"A portrait is a picture in which there is just a tiny little something not quite right about the mouth." -- John Singer Sargent

Monday, December 2, 2019

Andrew W. Mellon



This 1933 portrait of Andrew W. Mellon by Sir Oswald Hornby Joseph Birley hangs in the National Gallery of Art in Washington, DC.
The founder of the National Gallery of Art was Andrew William Mellon (1855-1937). Having entered his Pittsburgh family's banking business at age nineteen, Mellon became a highly successful financier and industrialist.

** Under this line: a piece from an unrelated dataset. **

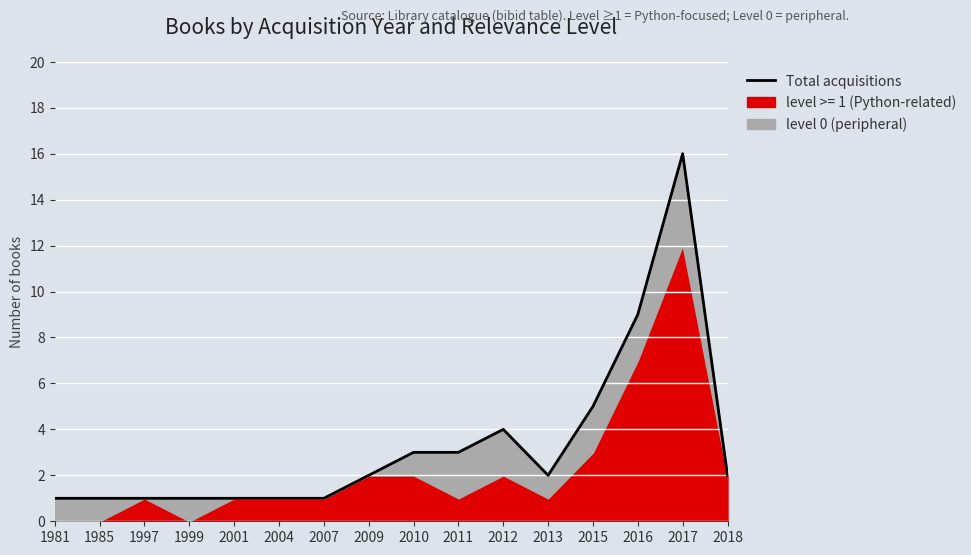

Between 2013 and 2007, which is larger?

2013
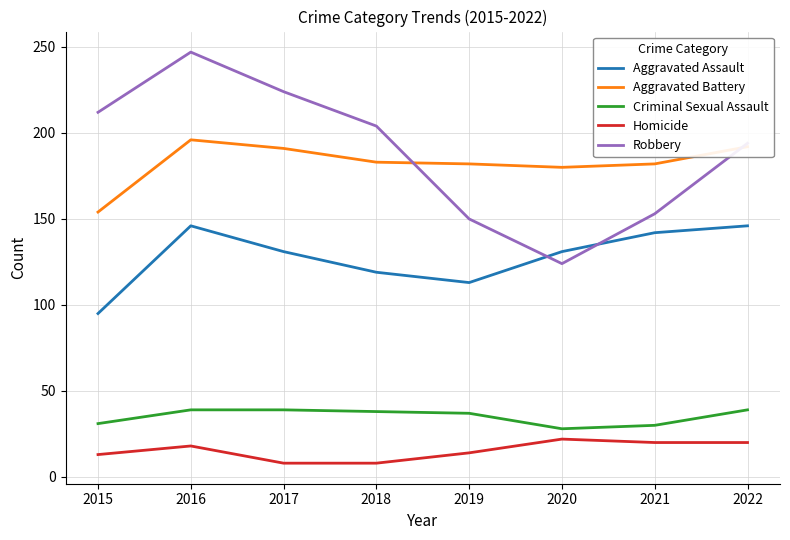

True or false: Homicide and Criminal Sexual Assault cross at least once.

False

He served as Secretary of the Treasury from 1921 to 1932 in the cabinets of Presidents Harding, Coolidge, and Hoover and then acted as ambassador to Great Britain in 1932-1933.
Although Mellon had bought works of art while living in Pittsburgh, he began collecting more ambitiously after coming to Washington in 1921. His most spectacular purchases occurred in 1930-1931, when he acquired twenty-one paintings from the Hermitage Museum in Saint Petersburg, Russia. These included rare works by Jan van Eyck, Botticelli, and Titian as well as two Raphaels, four Anthony van Dycks, and five Rembrandts. In 1936 he acquired forty-two works in painting and sculpture in a single transaction with a major art dealer. Shortly thereafter, he offered his collection and a museum building to the nation.
Comprising 126 paintings and twenty-six works of sculpture, Mellon's assemblage was superb. To ensure that the museum he founded would include works of the highest caliber, Mellon proposed, and Congress then stipulated, that no work should ever be added to the Gallery "unless it be of a similar high standard of quality." Soon after construction of the National Gallery began, Andrew Mellon died, on 26 August 1937.
Sir Oswald Hornby Joseph Birley, knighted in 1949, posed Mellon at work beside his desk in a traditional seated format that began during the early 1500s. -- NGA
This 1955 U.S. 3¢ postage stamp, designed by Victor S. McCloskey, Jr., reproduces Birley's portrait of Andrew Mellon.


 Mellon's portrait hangs over the fireplace in the Founders Room of the West Wing of the National Gallery of Art.